Nesse sentido, desde o início de 2026, a INAEP intensificou sua atuação normativa e operacional, dando passos para estruturar e uniformizar o Sistema Nacional de Ética em Pesquisa com Seres Humanos (“Sinep”), criado pela Lei nº 14.874/2024.

A INAEP publicou dois despachos de orientação e, mais recentemente, a Resolução nº 2/2026, compondo um conjunto coerente de medidas voltadas à (i) governança dos Comitês de Ética em Pesquisa (“CEPs”), (ii) previsibilidade dos prazos de análise ética e (iii) qualificação técnica da análise de pesquisas de maior risco.

Padronização do funcionamento dos CEPs

Por meio do Despacho nº 1/2026, a INAEP estabeleceu parâmetros mínimos obrigatórios para os regimentos internos dos CEPs, enfrentando fragilidades históricas do sistema. O despacho reforça, entre outros pontos, que:

  • apenas membros titulares ou suplentes formalmente convocados podem deliberar e votar;

  • consultores ad hoc têm caráter exclusivamente opinativo;

  • alterações relevantes de governança, composição ou coordenação dependem de anuência prévia da INAEP;

  • o descumprimento das regras pode resultar em medidas de supervisão e até descredenciamento.

A medida busca assegurar integridade decisória, quórum adequado e maior robustez institucional às deliberações éticas.

Mais previsibilidade na contagem de prazos

Já o Despacho nº 2/2026 uniformizou a interpretação do artigo 14 da Lei nº 14.874/2024, trazendo maior clareza sobre a contagem e a suspensão dos prazos legais para análise ética.

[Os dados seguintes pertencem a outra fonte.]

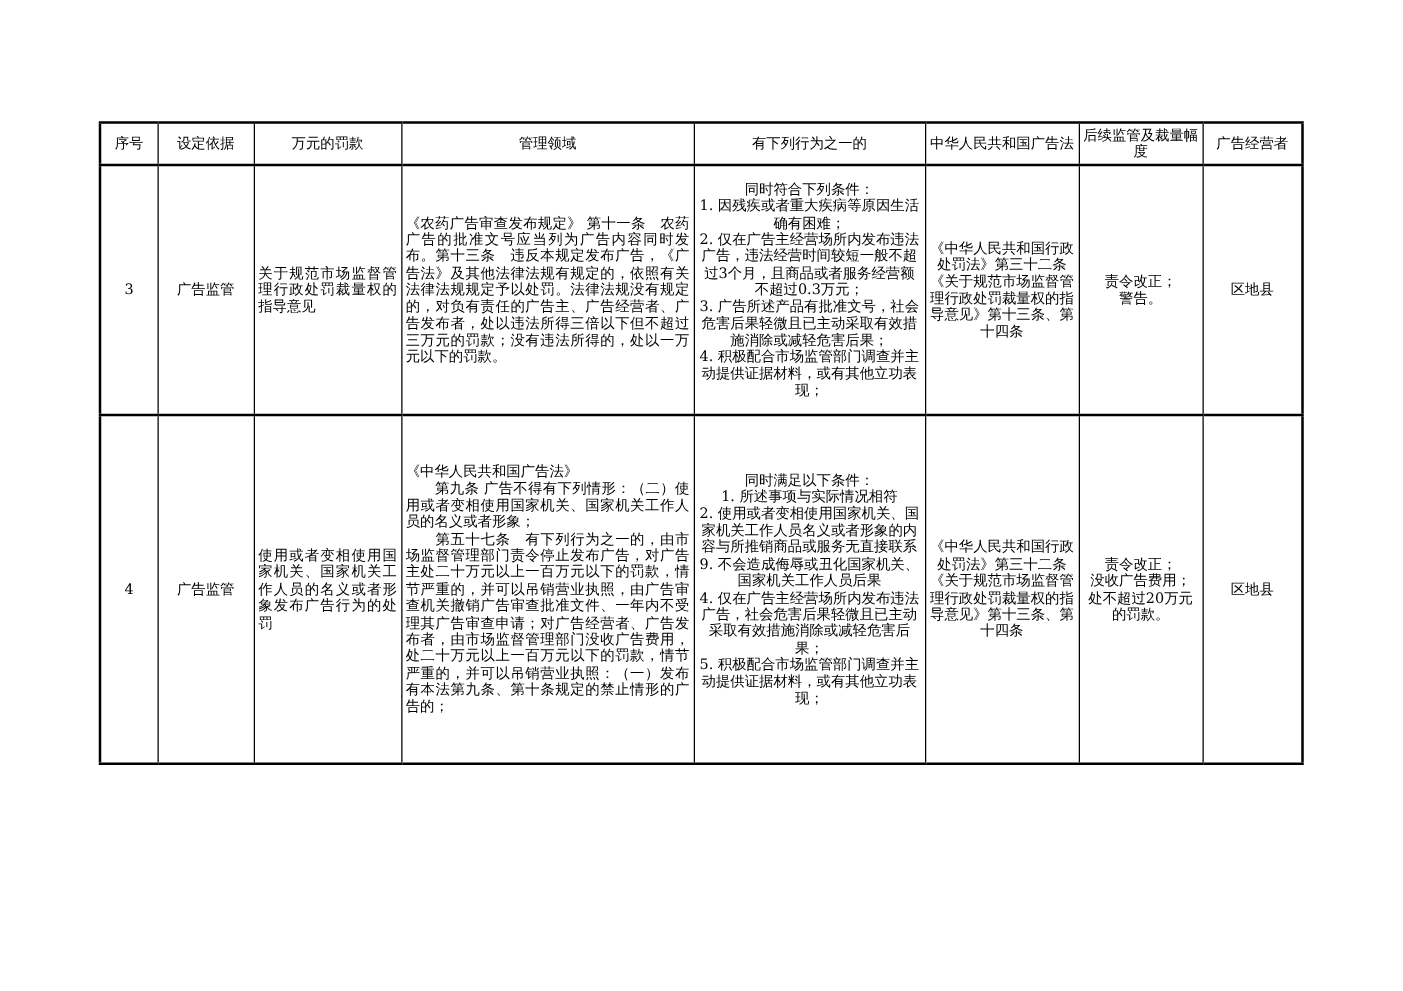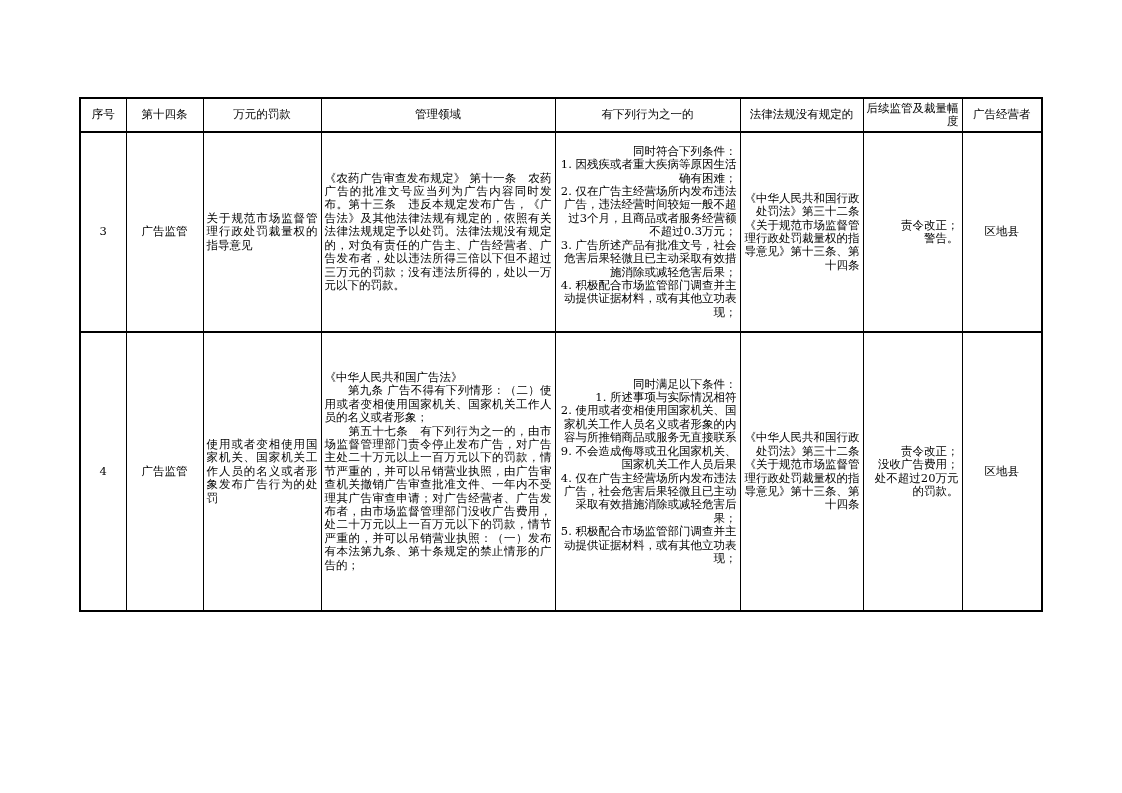--- a/index.html
+++ b/index.html
@@ -30,21 +30,21 @@
     line-height: 13.4px;
     font-weight: normal;
     vertical-align: middle;
     padding: 0 3px;
     overflow: hidden;
   }
   tr.hdr { height: 34px; }
   tr.r3  { height: 200px; }
   tr.r4  { height: 279px; }
   .c-center { text-align: center; }
-  .c-left   { text-align: right; margin-left: 8px; }
+  .c-left   { text-align: center; margin-left: 8px; }
   .c-just   { text-align: justify; }
   .prewrap  { white-space: pre-wrap; word-break: break-all; }
 </style>
 </head>
 <body>
 
 <div class="sheet">
   <table class="grid">
     <colgroup>
       <col style="width:46px">
@@ -52,25 +52,25 @@
         <col style="width:118px">
         <col style="width:234px">
       <col style="width:185px">
         <col style="width:123px">
         <col style="width:99px">
         <col style="width:80px">
     </colgroup>
     <thead>
       <tr class="hdr">
         <th class="c-center">序号</th>
-        <th class="c-center">第十四条</th>
+        <th class="c-center">设定依据</th>
         <th class="c-center">万元的罚款</th>
         <th class="c-center">管理领域</th>
         <th class="c-center">有下列行为之一的</th>
-        <th class="c-center">法律法规没有规定的</th>
+        <th class="c-center">中华人民共和国广告法</th>
         <th class="c-left">后续监管及裁量幅度</th>
         <th class="c-center">广告经营者</th>
       </tr>
     </thead>
     <tbody>
       <tr class="r3">
         <td class="c-center">3</td>
         <td class="c-center">广告监管</td>
         <td class="c-just">关于规范市场监督管理行政处罚裁量权的指导意见</td>
         <td class="c-just prewrap">《农药广告审查发布规定》 第十一条　农药广告的批准文号应当列为广告内容同时发布。第十三条　违反本规定发布广告，《广告法》及其他法律法规有规定的，依照有关法律法规规定予以处罚。法律法规没有规定的，对负有责任的广告主、广告经营者、广告发布者，处以违法所得三倍以下但不超过三万元的罚款；没有违法所得的，处以一万元以下的罚款。</td>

Entre os principais pontos:

  • até 10 dias úteis para verificação documental inicial;

  • até 30 dias úteis para emissão do parecer ético após o aceite documental;

  • diligências suspendem o prazo, mas a suspensão total fica limitada a 20 dias úteis;

  • a suspensão não se reinicia a cada nova diligência, evitando uso protelatório do mecanismo.

O despacho contribui para reduzir um dos principais fatores de incerteza da pesquisa clínica no Brasil, ao conferir maior clareza e uniformidade à contagem dos prazos de tramitação ética.

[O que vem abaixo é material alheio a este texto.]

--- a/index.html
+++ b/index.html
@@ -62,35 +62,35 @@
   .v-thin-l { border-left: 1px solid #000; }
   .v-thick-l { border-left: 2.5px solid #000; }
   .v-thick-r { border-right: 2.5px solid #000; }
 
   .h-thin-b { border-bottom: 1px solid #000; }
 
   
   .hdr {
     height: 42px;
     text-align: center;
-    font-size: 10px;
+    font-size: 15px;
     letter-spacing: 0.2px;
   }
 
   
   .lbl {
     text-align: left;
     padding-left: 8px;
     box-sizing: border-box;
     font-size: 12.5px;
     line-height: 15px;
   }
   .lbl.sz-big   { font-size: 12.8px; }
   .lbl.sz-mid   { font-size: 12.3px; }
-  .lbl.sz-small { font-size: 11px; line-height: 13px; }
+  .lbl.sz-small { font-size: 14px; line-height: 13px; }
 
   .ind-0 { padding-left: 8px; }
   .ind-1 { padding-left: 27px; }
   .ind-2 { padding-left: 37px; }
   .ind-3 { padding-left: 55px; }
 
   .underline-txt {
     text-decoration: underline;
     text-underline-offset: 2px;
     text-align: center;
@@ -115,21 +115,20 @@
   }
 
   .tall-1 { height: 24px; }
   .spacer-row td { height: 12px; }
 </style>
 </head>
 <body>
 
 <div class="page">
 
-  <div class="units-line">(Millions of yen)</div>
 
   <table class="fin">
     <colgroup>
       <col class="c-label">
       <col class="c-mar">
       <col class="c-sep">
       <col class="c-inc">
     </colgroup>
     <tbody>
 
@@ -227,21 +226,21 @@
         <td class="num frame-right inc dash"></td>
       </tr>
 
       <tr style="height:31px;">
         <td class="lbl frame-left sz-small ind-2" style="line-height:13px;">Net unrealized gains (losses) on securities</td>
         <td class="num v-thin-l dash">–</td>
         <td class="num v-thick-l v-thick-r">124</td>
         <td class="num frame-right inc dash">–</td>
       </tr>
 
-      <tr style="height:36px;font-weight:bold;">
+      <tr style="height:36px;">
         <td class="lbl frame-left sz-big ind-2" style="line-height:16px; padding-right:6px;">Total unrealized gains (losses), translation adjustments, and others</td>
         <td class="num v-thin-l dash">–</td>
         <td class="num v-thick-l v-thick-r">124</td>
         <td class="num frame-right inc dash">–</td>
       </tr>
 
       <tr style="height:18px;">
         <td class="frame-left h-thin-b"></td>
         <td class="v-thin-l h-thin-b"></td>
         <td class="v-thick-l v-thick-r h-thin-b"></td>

Acreditação dos CEPs e qualificação da análise de pesquisas de risco elevado

Esse movimento foi aprofundado com a publicação da Resolução nº 2/2026, que institui, em caráter transitório, os procedimentos e requisitos para a acreditação de CEPs no âmbito do Sinep.

A norma cria um sistema formal de acreditação por níveis (I a III), voltado à análise ética de pesquisas classificadas como de risco elevado, incluindo, entre outras, ensaios clínicos de Fases I a III, estudos de primeira administração em humanos e pesquisas envolvendo terapias avançadas, edição genômica e tecnologias de fronteira.

A acreditação passa a ser condicionada à demonstração de capacidade técnica e operacional, governança institucional, histórico de cumprimento de prazos, qualificação do colegiado e existência de mecanismos estruturados de gestão da qualidade, auditoria e controle ético.

A Resolução também estabelece (i) etapas e prazos formais para o processo de acreditação, (ii) monitoramento contínuo e auditorias periódicas, (iii) prerrogativas específicas aos CEPs acreditados, como autonomia decisória ampliada para pesquisas de risco elevado e uso do selo “CEP Acreditado”, e (iv) base normativa para suspensão, redução de escopo ou cancelamento da acreditação em caso de não conformidades.

Na prática, o ato consolida o desenho institucional do novo marco legal, afirmando a INAEP como autoridade central reguladora do Sinep, responsável pela normatização, supervisão, auditoria e acreditação dos CEPs, e organizando a atuação dos comitês de forma estratificada, entre credenciamento regular e acreditação específica para a análise de pesquisas de risco elevado, nos termos agora formalmente regulamentados.

Conclusão

Para todo o ecossistema de pesquisa clínica, especialmente para os centros de pesquisa, patrocinadores, pesquisadores e CROs, o pacote representa mais avanços na regulamentação de aspectos importantes da pesquisa clínicas, pois gera uma maior previsibilidade de prazos, redução de assimetrias entre CEPs, decisões eticamente mais robustas e tecnicamente qualificadas, e uma base normativa mais clara para questionamentos administrativos e gestão de riscos regulatórios.